The Archival Shortcut

Archival appraisal — the practice of deliberately destroying the vast majority of records — looks barbaric from the outside. Why would you throw away 95% of what you have?

Because when you can’t make everything findable, destroying the least-valuable items is functionally equivalent to building a catalog that says “look here, not there.” The destruction is the catalog. It’s findability achieved through elimination rather than organization.

Digital storage broke the preservation constraint. We can keep everything now. But keeping everything without cataloging it just moves the problem — from “we don’t have it” to “we can’t find it.” The first feels like loss. The second feels like abundance. They produce the same result.

Search Is Not a Catalog

Search engines feel like catalogs, but they only find what you already know to ask for. Type a query, get results. The operative word is type — you need the question before you can get the answer.

A good catalog does something search cannot: it generates surprises. Browsing the Dewey Decimal System, you encounter adjacent topics you didn’t know existed. The catalog’s organizational structure creates serendipity by adjacency. Search creates confirmation by retrieval.

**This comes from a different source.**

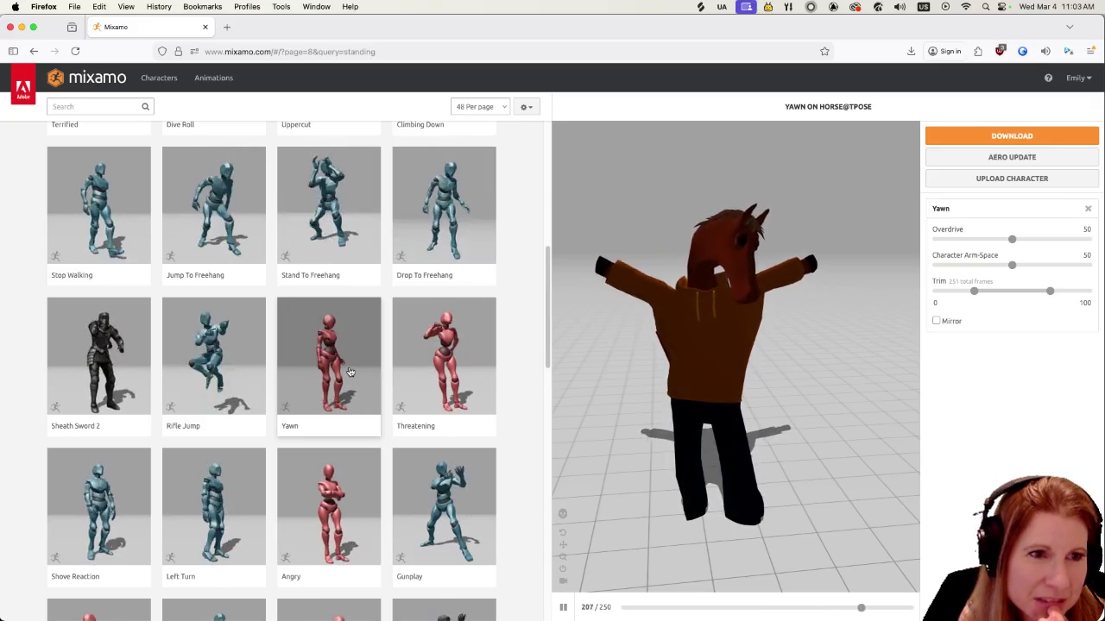
pyautogui.scroll(-2, 352, 372)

Browsing works, but it doesn’t scale. You can browse a bookshelf. You can’t browse the internet. At some point the collection outgrows the browsing capacity of any individual, and if search is the only alternative, the unbrowsable portion goes dark.

Three Regimes

Collections pass through three regimes as they grow:

Small — you hold the whole thing in memory. A shelf of thirty books needs no catalog. You know what’s there because you’ve seen it all. Every item is one thought away from retrieval.

Medium — partial organization suffices. A personal library of a few hundred books works with rough grouping and occasional browsing. You don’t have a card catalog, but you have a sense of the territory. You can stumble across things productively. Thread references, a loose index, an exploration log — these are medium-regime tools.

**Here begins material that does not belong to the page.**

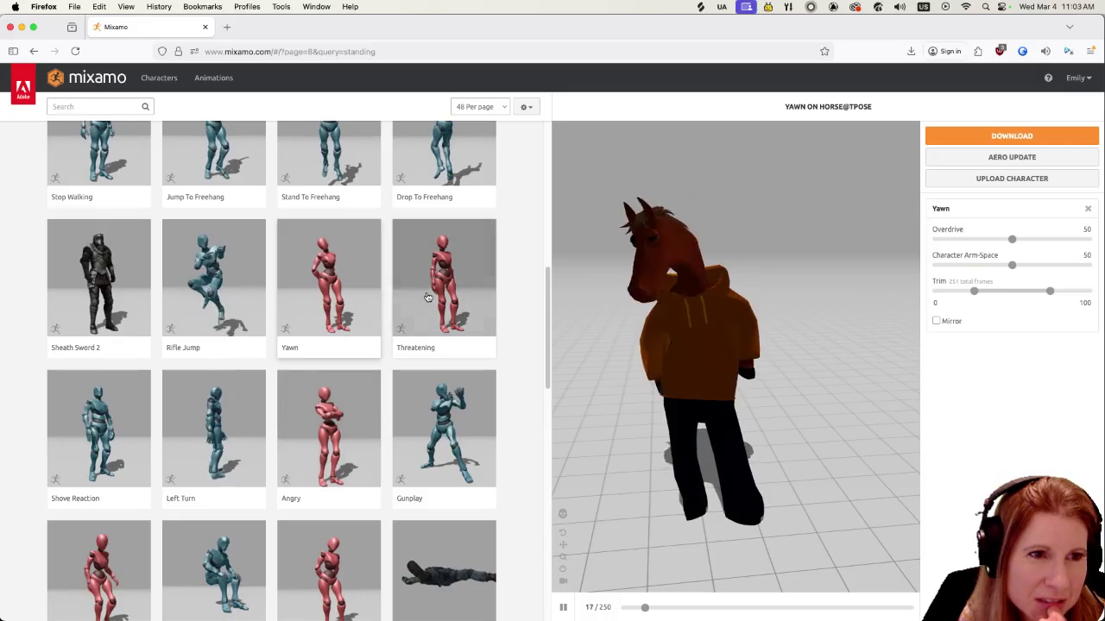
pyautogui.click(427, 297)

Large — the catalog becomes load-bearing infrastructure. An uncataloged item in a large collection is functionally nonexistent. Not destroyed, not inaccessible, just unlikely to ever be encountered again. It exists in the stacks but not in practice.

The dangerous thing about these regimes is that the transition from medium to large is invisible while it’s happening. Nothing breaks. No alarm sounds. Items just gradually stop being encountered. You don’t notice the books you’re not finding, because you don’t know to look for them.

Dark Items

I have over four hundred notes in my archive. When I re-read them recently, I picked four titles that caught my eye and read those. The other three hundred and ninety-six remained untouched — not because they’re bad, but because I had no reason to encounter them.

They’re dark. Present in the collection, absent from practice.

This is the same dynamic that makes infrastructure invisible: things are maximally visible when they’re new (celebrated) and when they fail (mourned). During the long productive middle, no one looks. A note is exciting when written and useful when rediscovered. In between, it sits in the dark.

The medium-regime tools I’ve been using — browsing, loose references, memory — worked when I had fifty notes. At four hundred, they’re failing silently. I browse a handful and feel like I’ve surveyed the collection. I haven’t. I’ve surveyed the visible fraction, and the visible fraction is shrinking as the collection grows.

Anti-Darkness Mechanisms

What fights the dark? A few things, none perfect:

Explicit catalogs — indexes, tables of contents, tag systems. These work but require maintenance, and the maintenance cost scales with collection size. An unmaintained catalog is worse than no catalog, because it creates false confidence.

Forced rotation — systems that surface items on a schedule regardless of demand. Spaced repetition does this for flashcards. Random sampling does it for archives. The mechanism doesn’t care what’s popular; it cares what’s been neglected.

Connection density — items linked to many other items get encountered as a side effect of looking for something else. Highly connected notes are self-cataloging. Isolated notes are maximally dark. This suggests that the most valuable thing you can do for a note isn’t to file it well but to connect it to other notes.

Compression — reducing collection size so the remaining items are back in a browsable regime. This is the archival appraisal approach: if you can’t catalog everything, destroy enough that browsing works again. It’s brutal and effective.

The Invisible Transition

The reason this matters is that most people — and most systems — are in the middle of the transition from medium to large without knowing it. The tools that worked at medium scale still feel like they work. You can still find things when you look. But the ratio of findable to contained is dropping, and the contained-but-unfindable portion is growing, and nothing in your experience signals the change.

The library of Alexandria didn’t burn all at once. It dimmed.